When Barbra Streisand released YENTL in the summer of 1983, she was delivering a self-directed, old fashioned musical, deeply rooted in religious faith in which she spent half the film pretending to be a man.

No one's going to deny she had guts.

Blake Edwards' "Victor/Victoria" had been a huge hit the previous summer with Julie Andrews pretending to be a man whose pretending to be a woman, but that musical was hilarious and loaded with pratfalls.

YENTL has very little humor in it, but plenty of heart.

Set in 1904 in a tiny Eastern village, we meet Yentl (Streisand) who's prevented from reading anything but storybooks by the church. Her father (Nehemiah Persoff from "Twins") is a teacher, secretly sharing all his knowledge with her, but swearing her to secrecy.

The opening scenes pull you into the little town, with the first of the films songs "Where Is It Written" in the background as Yentl weaves through the townspeople. Streisand has often said that the movie isn't a musical, but "A Film with Music".

In some key sequences we see Streisand actually singing the songs, but most of them are just in the background, which will make my friends happy who detest seeing folks break into song mid-scene (like they'd ever watch "Yentl".)

The music by Michel Legrand (Ice Station Zebra) and lyrics by Alan and Marilyn Bergman (The Way We Were, Tootsie) are modern classics and no one belts out ballads like "Papa, Can You Hear Me?" and "A Piece of Sky" quite like Streisand.

It wasn't the music sequences that I had a little trouble appreciating.

The entire middle of the film becomes quite a tedious exercise in Yentl pretending to be a college age boy (never very convincingly) and bonding with Avigdor (Mandy Patinkin in full blast, grating Mandy-mode) while Avigdor's girlfriend Hadass (a literally glowing Amy Irving) falls in love with Yentl, who she thinks is a boy.

It goes on a bit long.

BUT, there is no denying that Streisand's debut in the director's chair is beyond impressive. She stages many of the scenes in long, mobile takes, long before that became fashionable for directors like Sam Mendes.
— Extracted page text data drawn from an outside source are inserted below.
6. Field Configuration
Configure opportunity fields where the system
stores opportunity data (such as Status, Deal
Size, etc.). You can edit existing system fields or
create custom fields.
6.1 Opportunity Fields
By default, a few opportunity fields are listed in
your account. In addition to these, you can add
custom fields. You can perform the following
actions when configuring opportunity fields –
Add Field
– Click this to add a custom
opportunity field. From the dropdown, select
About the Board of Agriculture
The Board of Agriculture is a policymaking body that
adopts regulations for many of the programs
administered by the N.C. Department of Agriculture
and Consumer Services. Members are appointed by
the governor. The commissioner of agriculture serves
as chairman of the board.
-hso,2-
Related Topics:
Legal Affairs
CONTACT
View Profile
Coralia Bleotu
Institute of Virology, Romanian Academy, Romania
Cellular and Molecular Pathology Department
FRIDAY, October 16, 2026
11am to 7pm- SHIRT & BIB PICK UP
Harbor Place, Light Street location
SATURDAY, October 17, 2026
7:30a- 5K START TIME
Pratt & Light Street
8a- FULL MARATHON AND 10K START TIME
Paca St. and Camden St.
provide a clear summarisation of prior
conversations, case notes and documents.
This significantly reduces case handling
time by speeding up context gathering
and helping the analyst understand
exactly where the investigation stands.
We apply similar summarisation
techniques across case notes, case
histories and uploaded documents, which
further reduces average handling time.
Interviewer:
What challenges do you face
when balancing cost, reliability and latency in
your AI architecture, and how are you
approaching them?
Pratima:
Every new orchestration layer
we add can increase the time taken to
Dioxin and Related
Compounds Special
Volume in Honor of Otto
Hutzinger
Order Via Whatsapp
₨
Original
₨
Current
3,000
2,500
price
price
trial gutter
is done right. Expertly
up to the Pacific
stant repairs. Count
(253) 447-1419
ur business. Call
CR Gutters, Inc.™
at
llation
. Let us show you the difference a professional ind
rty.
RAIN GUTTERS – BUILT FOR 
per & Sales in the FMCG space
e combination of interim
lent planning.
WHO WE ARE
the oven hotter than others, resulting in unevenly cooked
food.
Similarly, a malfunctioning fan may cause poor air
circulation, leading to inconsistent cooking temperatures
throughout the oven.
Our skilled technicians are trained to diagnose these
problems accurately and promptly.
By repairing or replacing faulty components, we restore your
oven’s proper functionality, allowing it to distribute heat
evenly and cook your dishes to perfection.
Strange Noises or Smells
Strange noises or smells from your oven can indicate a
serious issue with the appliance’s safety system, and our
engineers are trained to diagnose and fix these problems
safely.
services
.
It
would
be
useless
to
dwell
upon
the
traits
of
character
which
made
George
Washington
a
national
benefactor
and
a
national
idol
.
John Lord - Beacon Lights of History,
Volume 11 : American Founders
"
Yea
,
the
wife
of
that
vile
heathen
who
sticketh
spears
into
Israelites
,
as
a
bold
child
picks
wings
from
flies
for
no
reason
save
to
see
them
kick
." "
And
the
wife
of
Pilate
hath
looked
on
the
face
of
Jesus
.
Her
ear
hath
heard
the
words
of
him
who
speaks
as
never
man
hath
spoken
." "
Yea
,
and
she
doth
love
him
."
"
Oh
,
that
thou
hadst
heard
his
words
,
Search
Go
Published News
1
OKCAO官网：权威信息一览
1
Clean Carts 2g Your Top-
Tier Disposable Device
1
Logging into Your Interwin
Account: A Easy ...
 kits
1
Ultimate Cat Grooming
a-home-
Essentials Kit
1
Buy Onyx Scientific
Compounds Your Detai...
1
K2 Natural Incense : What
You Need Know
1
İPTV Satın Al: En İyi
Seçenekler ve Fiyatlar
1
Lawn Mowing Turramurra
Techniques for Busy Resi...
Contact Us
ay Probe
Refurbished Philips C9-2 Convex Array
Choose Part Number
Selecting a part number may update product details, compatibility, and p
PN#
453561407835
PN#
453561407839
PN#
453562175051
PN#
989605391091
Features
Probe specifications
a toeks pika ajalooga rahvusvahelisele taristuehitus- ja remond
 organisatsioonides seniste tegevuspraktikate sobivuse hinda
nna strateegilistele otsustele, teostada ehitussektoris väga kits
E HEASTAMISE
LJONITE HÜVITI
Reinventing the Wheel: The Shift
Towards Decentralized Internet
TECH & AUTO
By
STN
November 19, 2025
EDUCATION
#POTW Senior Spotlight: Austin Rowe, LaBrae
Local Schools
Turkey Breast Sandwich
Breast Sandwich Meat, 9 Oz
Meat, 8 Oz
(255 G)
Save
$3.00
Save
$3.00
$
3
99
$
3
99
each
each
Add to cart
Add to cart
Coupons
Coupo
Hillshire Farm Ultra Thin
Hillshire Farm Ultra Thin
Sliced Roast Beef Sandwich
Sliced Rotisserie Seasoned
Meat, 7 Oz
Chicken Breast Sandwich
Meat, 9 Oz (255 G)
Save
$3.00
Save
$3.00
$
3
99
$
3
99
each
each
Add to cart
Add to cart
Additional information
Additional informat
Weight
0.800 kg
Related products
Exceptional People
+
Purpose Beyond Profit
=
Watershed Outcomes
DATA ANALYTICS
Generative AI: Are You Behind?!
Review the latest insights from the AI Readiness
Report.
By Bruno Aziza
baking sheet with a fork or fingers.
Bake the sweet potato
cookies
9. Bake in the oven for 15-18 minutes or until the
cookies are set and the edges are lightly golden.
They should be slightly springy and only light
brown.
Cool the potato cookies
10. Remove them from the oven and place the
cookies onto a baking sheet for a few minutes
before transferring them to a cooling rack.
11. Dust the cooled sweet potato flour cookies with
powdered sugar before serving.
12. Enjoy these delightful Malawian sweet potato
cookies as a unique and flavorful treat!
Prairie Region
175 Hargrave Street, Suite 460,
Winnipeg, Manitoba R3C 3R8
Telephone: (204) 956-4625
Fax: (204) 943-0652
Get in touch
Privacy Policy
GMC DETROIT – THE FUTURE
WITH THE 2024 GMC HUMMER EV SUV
The finale aboard a boat full of immigrants as it approaches the Statue of Liberty is a triumph. It's David Lean worthy. Steven Spielberg himself said "Yentl is the greatest debut of an American film director since Orson Welles and "Citizen Kane."

It's not hyperbole, this is a beautifully shot and carefully made movie.

She battled for ten years for to make the film and that passion for the fable, based on the stories of Issac Bashevis Singer, shines through.

For me, Streisand's next film in the Director's chair, a full 8 years later, was her best, "The Prince of Tides". It's one of my top ten films of all time, mostly due to her steady hand behind and in front of the camera.

You can see hints of that talent here, but "Tides" shows that hand from the opening frame to the last. It's sad that Streisand has not directed more films, she's brilliant in that chair.

More than tripling its budget at the box office, YENTL generated controversy at the time, when Streisand was not nominated for a Best Directing Oscar.

In the 40 years since it's release, YENTL has become one of the most highly regarded films in Streisand's legacy. For me, it earns a respectful B.